start Task data
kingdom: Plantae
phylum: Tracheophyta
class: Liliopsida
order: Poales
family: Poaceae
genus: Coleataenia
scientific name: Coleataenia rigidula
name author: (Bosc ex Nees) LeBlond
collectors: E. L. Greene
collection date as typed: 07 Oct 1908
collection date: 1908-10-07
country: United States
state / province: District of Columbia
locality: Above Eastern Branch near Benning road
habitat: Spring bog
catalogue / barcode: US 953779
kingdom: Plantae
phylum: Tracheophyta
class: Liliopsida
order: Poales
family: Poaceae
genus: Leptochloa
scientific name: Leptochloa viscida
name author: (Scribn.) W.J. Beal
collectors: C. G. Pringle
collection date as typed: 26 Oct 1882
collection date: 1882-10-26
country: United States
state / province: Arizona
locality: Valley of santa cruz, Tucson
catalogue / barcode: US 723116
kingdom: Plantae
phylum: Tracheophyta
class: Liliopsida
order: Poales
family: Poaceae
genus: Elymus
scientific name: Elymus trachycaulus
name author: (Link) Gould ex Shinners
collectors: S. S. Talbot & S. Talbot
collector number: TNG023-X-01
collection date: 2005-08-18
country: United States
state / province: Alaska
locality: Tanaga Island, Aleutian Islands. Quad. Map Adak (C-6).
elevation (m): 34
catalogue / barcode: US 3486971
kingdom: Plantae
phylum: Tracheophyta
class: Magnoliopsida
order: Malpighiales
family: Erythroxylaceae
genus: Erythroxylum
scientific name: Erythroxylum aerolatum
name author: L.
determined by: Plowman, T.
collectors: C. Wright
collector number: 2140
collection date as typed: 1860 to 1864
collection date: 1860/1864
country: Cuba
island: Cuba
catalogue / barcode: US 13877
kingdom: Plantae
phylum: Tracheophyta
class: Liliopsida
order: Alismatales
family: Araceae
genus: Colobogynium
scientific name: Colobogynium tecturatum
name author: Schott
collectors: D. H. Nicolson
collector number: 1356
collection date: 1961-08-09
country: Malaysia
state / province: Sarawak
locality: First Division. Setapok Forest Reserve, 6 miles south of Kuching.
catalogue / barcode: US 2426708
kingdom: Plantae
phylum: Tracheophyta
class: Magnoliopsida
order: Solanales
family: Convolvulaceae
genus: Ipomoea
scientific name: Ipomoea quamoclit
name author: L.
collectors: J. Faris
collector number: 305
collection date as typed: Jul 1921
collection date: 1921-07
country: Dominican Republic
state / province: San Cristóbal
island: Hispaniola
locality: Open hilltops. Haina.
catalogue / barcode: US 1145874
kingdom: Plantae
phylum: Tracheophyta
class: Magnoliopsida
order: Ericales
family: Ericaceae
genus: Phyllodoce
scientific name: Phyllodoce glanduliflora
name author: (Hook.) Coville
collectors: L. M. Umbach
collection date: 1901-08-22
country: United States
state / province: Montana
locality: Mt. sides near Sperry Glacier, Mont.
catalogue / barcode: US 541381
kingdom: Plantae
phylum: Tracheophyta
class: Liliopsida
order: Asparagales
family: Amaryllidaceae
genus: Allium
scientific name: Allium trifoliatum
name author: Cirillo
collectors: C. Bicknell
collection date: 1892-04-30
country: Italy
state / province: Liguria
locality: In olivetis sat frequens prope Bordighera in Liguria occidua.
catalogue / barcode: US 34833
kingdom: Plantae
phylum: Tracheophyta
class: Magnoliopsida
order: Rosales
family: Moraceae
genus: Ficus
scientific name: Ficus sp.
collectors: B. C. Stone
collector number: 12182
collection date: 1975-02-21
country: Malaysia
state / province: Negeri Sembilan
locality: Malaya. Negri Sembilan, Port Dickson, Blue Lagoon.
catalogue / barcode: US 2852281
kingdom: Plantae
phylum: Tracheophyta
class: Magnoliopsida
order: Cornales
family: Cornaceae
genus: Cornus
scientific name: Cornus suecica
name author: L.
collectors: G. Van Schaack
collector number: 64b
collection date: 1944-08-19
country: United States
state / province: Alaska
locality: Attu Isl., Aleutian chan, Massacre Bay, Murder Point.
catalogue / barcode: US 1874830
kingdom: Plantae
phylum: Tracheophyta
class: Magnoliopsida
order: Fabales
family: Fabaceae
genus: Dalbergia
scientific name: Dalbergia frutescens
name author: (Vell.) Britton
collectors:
end Task data
- Your goal:
Reproduce everything from the line containing "genus: Ficus" down to the end of the rows, swapping "locality" for "site" wherever it occurs and leaving all else unchanged.

- Solution for this problem:
genus: Ficus
scientific name: Ficus sp.
collectors: B. C. Stone
collector number: 12182
collection date: 1975-02-21
country: Malaysia
state / province: Negeri Sembilan
site: Malaya. Negri Sembilan, Port Dickson, Blue Lagoon.
catalogue / barcode: US 2852281
kingdom: Plantae
phylum: Tracheophyta
class: Magnoliopsida
order: Cornales
family: Cornaceae
genus: Cornus
scientific name: Cornus suecica
name author: L.
collectors: G. Van Schaack
collector number: 64b
collection date: 1944-08-19
country: United States
state / province: Alaska
site: Attu Isl., Aleutian chan, Massacre Bay, Murder Point.
catalogue / barcode: US 1874830
kingdom: Plantae
phylum: Tracheophyta
class: Magnoliopsida
order: Fabales
family: Fabaceae
genus: Dalbergia
scientific name: Dalbergia frutescens
name author: (Vell.) Britton
collectors:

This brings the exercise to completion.